Reputation: 1718
I am a newbie in C, and I want to do something like
uint8_t message[12];
message[0] = 0x00;
message[1] = 0x00;
message[2] = 0x00;
message[3] = 0x00;
message[4] = 0x00;
message[5] = 0x00;
message[6] = 0x00;
message[7] = 0x00;
message[8] = 0x00;
message[9] = 0x00;
message[10] = 0x00;
message[11] = 0x00;
sprintf(_smess,"AT$SS=%02x %02x %02x %02x %02x %02x %02x %02x %02x %02x %02x %02x\n",
message[0], message[1], message[2], message[3],
message[4], message[5], message[6], message[7],
message[8], message[9], message[10], message[11]);
But I don't know how to declare the variable _smess, I've tried with char *_smess or uint8_t _smess[12] but I got an error anyway
if a declare char _smess[43];
then I got this error:
Multiple markers at this line
- incompatible implicit declaration of built-in function 'sprintf' [enabled by
default]
- implicit declaration of function 'sprintf' [-Wimplicit-function-declaration]

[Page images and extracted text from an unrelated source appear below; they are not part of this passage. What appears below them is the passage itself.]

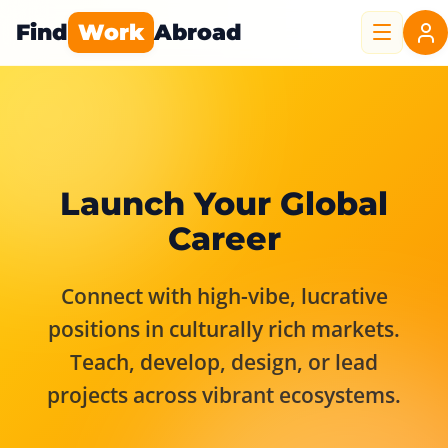
Find
Work
Abroad
Launch Your Global
Career
Connect with high-vibe, lucrative
positions in culturally rich markets.
Teach, develop, design, or lead
projects across vibrant ecosystems.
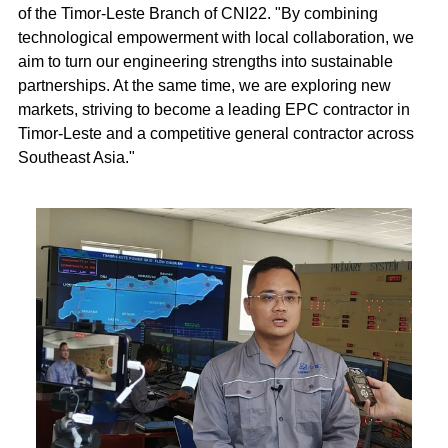
of the Timor-Leste Branch of CNI22. "By combining
technological empowerment with local collaboration, we
aim to turn our engineering strengths into sustainable
partnerships. At the same time, we are exploring new
markets, striving to become a leading EPC contractor in
Timor-Leste and a competitive general contractor across
Southeast Asia."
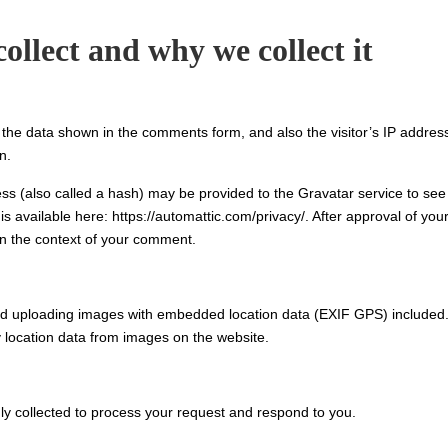
ollect and why we collect it
 the data shown in the comments form, and also the visitor’s IP addres
n.
s (also called a hash) may be provided to the Gravatar service to see 
is available here: https://automattic.com/privacy/. After approval of you
 in the context of your comment.
oid uploading images with embedded location data (EXIF GPS) included
y location data from images on the website.
ly collected to process your request and respond to you.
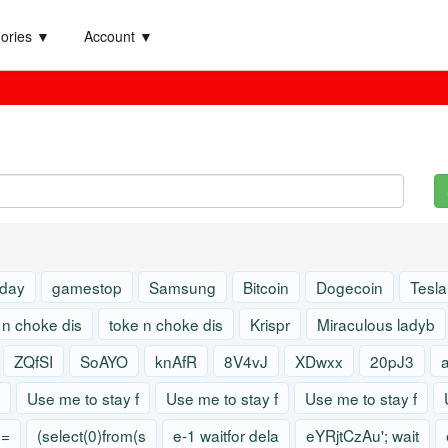
ories ▼
Account ▼
 day
gamestop
Samsung
Bitcoin
Dogecoin
Tesla
 n choke dis
toke n choke dis
Krispr
Miraculous ladyb
ZQfSI
SoAYO
knAfR
8V4vJ
XDwxx
20pJ3
Use me to stay f
Use me to stay f
Use me to stay f
)=
(select(0)from(s
e-1 waitfor dela
eYRjtCzAu'; wait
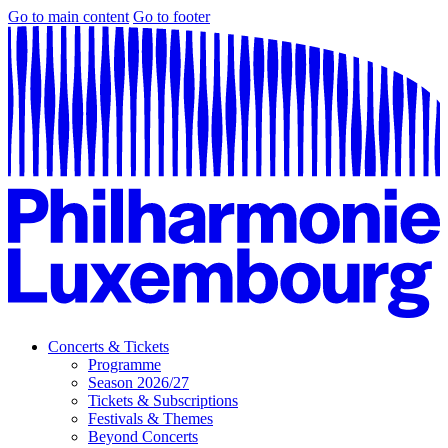
Go to main content
Go to footer
Concerts & Tickets
Programme
Season 2026/27
Tickets & Subscriptions
Festivals & Themes
Beyond Concerts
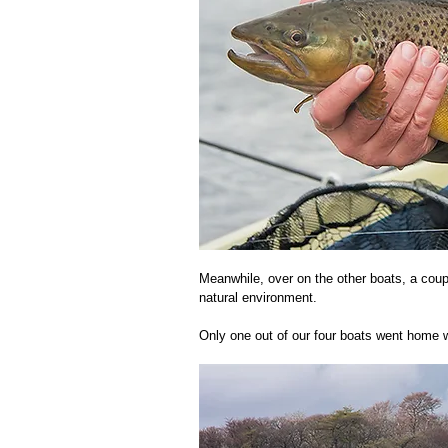
Meanwhile, over on the other boats, a coup
natural environment. 
Only one out of our four boats went home wit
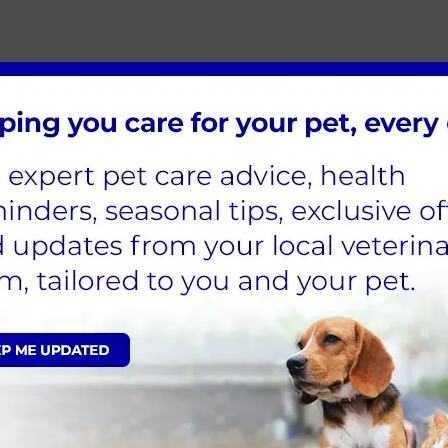
troduce your new companion to family and friends, but thi
le as possible, however stagger any introductions so th
ur garden so that your dog doesn’t feel trapped and you 
amily members once you feel that they are confident with
ave children in the house, ensure they remain calm whe
s, show them the correct way to gently touch and stroke i
g therefore allow plenty of time (usually four to six mon
o build that new relationship with you, so take things on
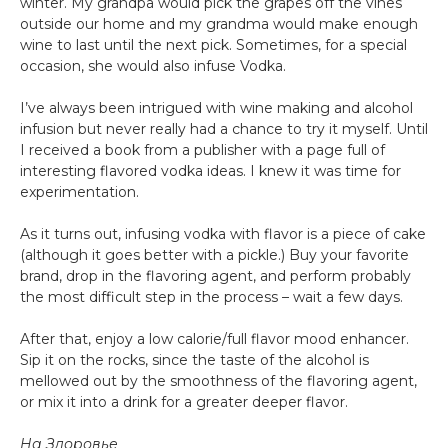
winter. My grandpa would pick the grapes off the vines
outside our home and my grandma would make enough
wine to last until the next pick. Sometimes, for a special
occasion, she would also infuse Vodka.
I’ve always been intrigued with wine making and alcohol
infusion but never really had a chance to try it myself. Until
I received a book from a publisher with a page full of
interesting flavored vodka ideas. I knew it was time for
experimentation.
As it turns out, infusing vodka with flavor is a piece of cake
(although it goes better with a pickle.) Buy your favorite
brand, drop in the flavoring agent, and perform probably
the most difficult step in the process – wait a few days.
After that, enjoy a low calorie/full flavor mood enhancer.
Sip it on the rocks, since the taste of the alcohol is
mellowed out by the smoothness of the flavoring agent,
or mix it into a drink for a greater deeper flavor.
На Здоровье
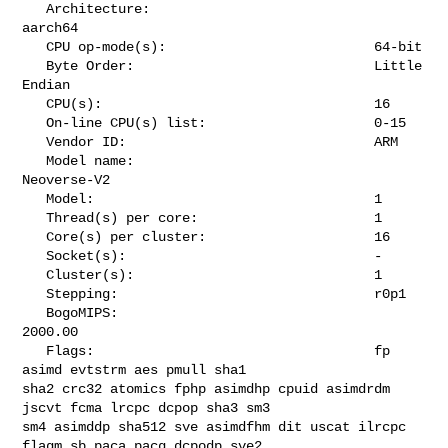
   Architecture:                            
aarch64

   CPU op-mode(s):                          64-bit

   Byte Order:                              Little 
Endian

   CPU(s):                                  16

   On-line CPU(s) list:                     0-15

   Vendor ID:                               ARM

   Model name:                              
Neoverse-V2

   Model:                                   1

   Thread(s) per core:                      1

   Core(s) per cluster:                     16

   Socket(s):                               -

   Cluster(s):                              1

   Stepping:                                r0p1

   BogoMIPS:                                
2000.00

   Flags:                                   fp 
asimd evtstrm aes pmull sha1 

sha2 crc32 atomics fphp asimdhp cpuid asimdrdm 
jscvt fcma lrcpc dcpop sha3 sm3 

sm4 asimddp sha512 sve asimdfhm dit uscat ilrcpc 
flagm sb paca pacg dcpodp sve2 
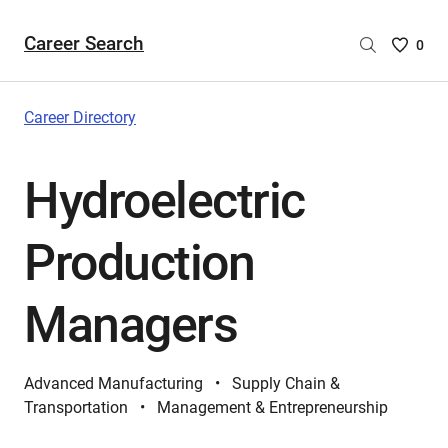
Career Search
Saved
0
Careers
List
-
Career Directory
no
Careers
Hydroelectric
are
selecte
Production
Managers
Advanced Manufacturing
Supply Chain &
Transportation
Management & Entrepreneurship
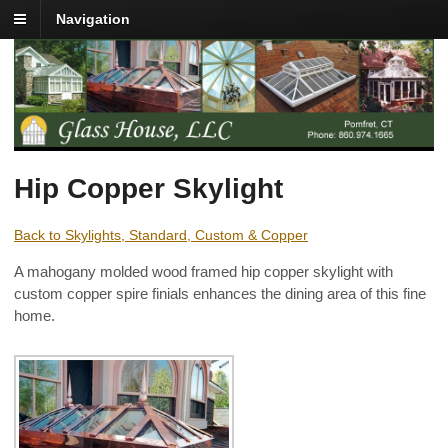
Navigation
Hip Copper Skylight
Back to Skylights, Standard, Custom & Copper
A mahogany molded wood framed hip copper skylight with
custom copper spire finials enhances the dining area of this fine
home.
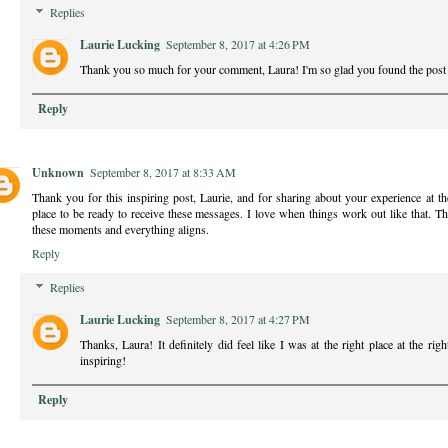
Replies
Laurie Lucking
September 8, 2017 at 4:26 PM
Thank you so much for your comment, Laura! I'm so glad you found the post 
Reply
Unknown
September 8, 2017 at 8:33 AM
Thank you for this inspiring post, Laurie, and for sharing about your experience at th
place to be ready to receive these messages. I love when things work out like that.
these moments and everything aligns.
Reply
Replies
Laurie Lucking
September 8, 2017 at 4:27 PM
Thanks, Laura! It definitely did feel like I was at the right place at the rig
inspiring!
Reply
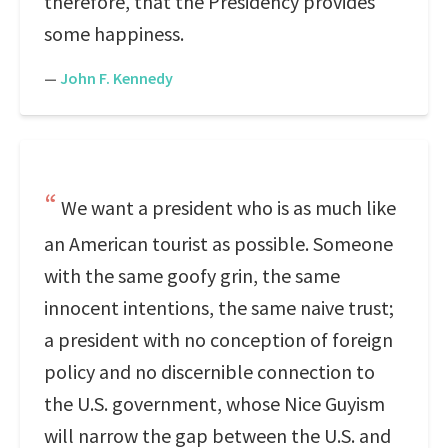
therefore, that the Presidency provides
some happiness.
—
John F. Kennedy
We want a president who is as much like
an American tourist as possible. Someone
with the same goofy grin, the same
innocent intentions, the same naive trust;
a president with no conception of foreign
policy and no discernible connection to
the U.S. government, whose Nice Guyism
will narrow the gap between the U.S. and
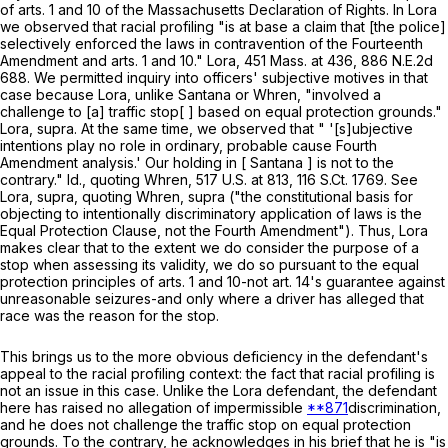
of arts. 1 and 10 of the Massachusetts Declaration of Rights. In
Lora
we observed that racial profiling "is at base a claim that [the police]
selectively enforced the laws in contravention of the Fourteenth
Amendment and arts. 1 and 10."
Lora
,
451 Mass. at
436
,
886 N.E.2d
688
. We permitted inquiry into officers' subjective motives in that
case because
Lora
, unlike Santana or
Whren
, "involved a
challenge to [a] traffic stop[ ] based on equal protection grounds."
Lora
,
supra
. At the same time, we observed that " '[s]ubjective
intentions play no role in ordinary, probable cause Fourth
Amendment analysis.' Our holding in [ Santana ] is not to the
contrary."
Id
., quoting
Whren
,
517 U.S. at
813
,
116 S.Ct. 1769
. See
Lora
,
supra
, quoting
Whren
,
supra
("the constitutional basis for
objecting to intentionally discriminatory application of laws is the
Equal Protection Clause, not the Fourth Amendment"). Thus,
Lora
makes clear that to the extent we do consider the purpose of a
stop when assessing its validity, we do so pursuant to the equal
protection principles of arts. 1 and 10-not art. 14's guarantee against
unreasonable seizures-and only where a driver has alleged that
race was the reason for the stop.
This brings us to the more obvious deficiency in the defendant's
appeal to the racial profiling context: the fact that racial profiling is
not an issue in this case. Unlike the
Lora
defendant, the defendant
here has raised no allegation of impermissible
**871
discrimination,
and he does not challenge the traffic stop on equal protection
grounds. To the contrary, he acknowledges in his brief that he is "is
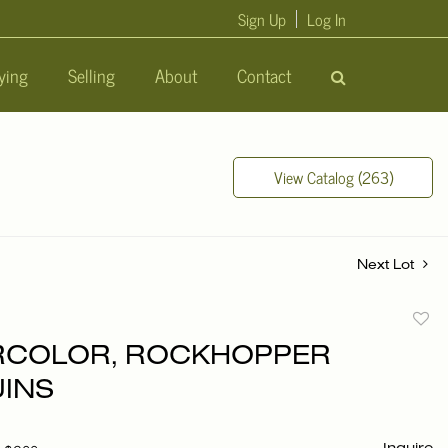
Sign Up
Log In
ying
Selling
About
Contact
View Catalog (263)
Next Lot
to
RCOLOR, ROCKHOPPER
favori
INS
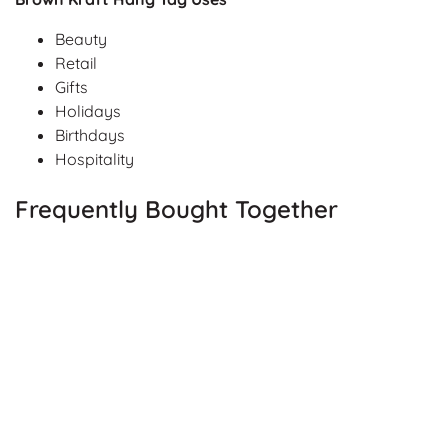
Beauty
Retail
Gifts
Holidays
Birthdays
Hospitality
Frequently Bought Together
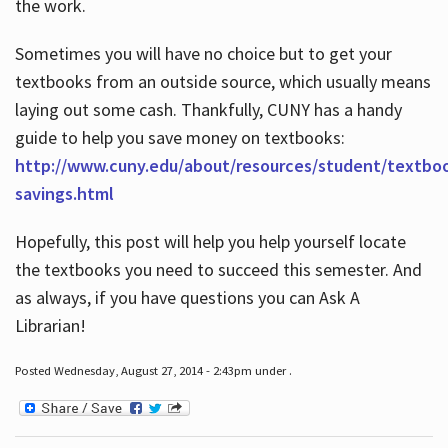
the work.
Sometimes you will have no choice but to get your
textbooks from an outside source, which usually means
laying out some cash. Thankfully, CUNY has a handy
guide to help you save money on textbooks:
http://www.cuny.edu/about/resources/student/textbo
savings.html
Hopefully, this post will help you help yourself locate
the textbooks you need to succeed this semester. And
as always, if you have questions you can Ask A
Librarian!
Posted Wednesday, August 27, 2014 - 2:43pm under .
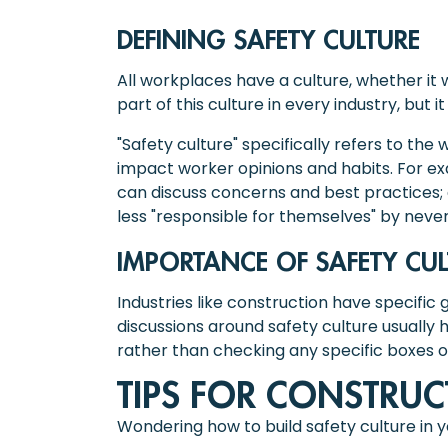
DEFINING SAFETY CULTURE
All workplaces have a culture, whether i
part of this culture in every industry, but
"Safety culture" specifically refers to the
impact worker opinions and habits. For e
can discuss concerns and best practices; 
less "responsible for themselves" by neve
IMPORTANCE OF SAFETY CU
Industries like construction have specific gu
discussions around safety culture usually 
rather than checking any specific boxes o
TIPS FOR CONSTRUC
Wondering how to build safety culture in 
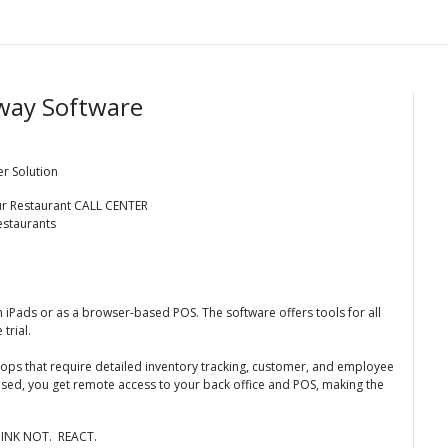
way Software
er Solution
our Restaurant CALL CENTER
estaurants
iPads or as a browser-based POS. The software offers tools for all
 trial.
 shops that require detailed inventory tracking, customer, and employee
ased, you get remote access to your back office and POS, making the
INK NOT. REACT.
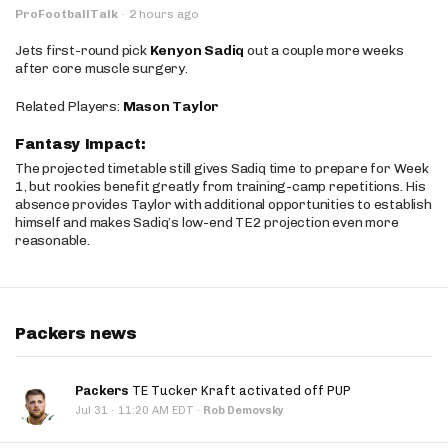
ProFootballTalk
·
2 hours ago
Jets first-round pick
Kenyon Sadiq
out a couple more weeks
after core muscle surgery.
Related Players:
Mason Taylor
Fantasy Impact:
The projected timetable still gives Sadiq time to prepare for Week
1, but rookies benefit greatly from training-camp repetitions. His
absence provides Taylor with additional opportunities to establish
himself and makes Sadiq’s low-end TE2 projection even more
reasonable.
Packers news
Packers
TE Tucker Kraft activated off PUP
·
Jul 31
11:20 AM EDT
·
Rob Demovsky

- each undeclared identifier is reported only once for each function it
appears in
- '_smess' undeclared (first use in this function)
Upvotes: 0
Views: 978
Reputation: 1
int sprintf( char* buffer, const char* format, ... );
each character we have to allocate memory... In your case
"AT$SS=" required 6 bytes,
%02x required 2bytes
empty space between each charcter required 1byte
Total bytes required is 6 + 24 + 11 =41 bytes.
Allocate memory by static variable char _smess[41] or dynamic allocation char *_smess = new char[41]; unsigned char will not accepted
Upvotes: 0
Reputation: 225827
You know how big the string is based on the format string passed to sprintf
(i.e. 42 characters), so declare a char array of at least that size, making sure to leave room for the NUL ('\0'
) terminator:
char _smess[43];
Edit:
The error "incompatible implicit declaration of built-in function 'sprintf'" is because you didn't #include <stdio.h>
at the top of your file.
The "'_smess' undeclared" error is most likely because you didn't define it before it was used. It needs to appear before the sprintf
call.
Upvotes: 1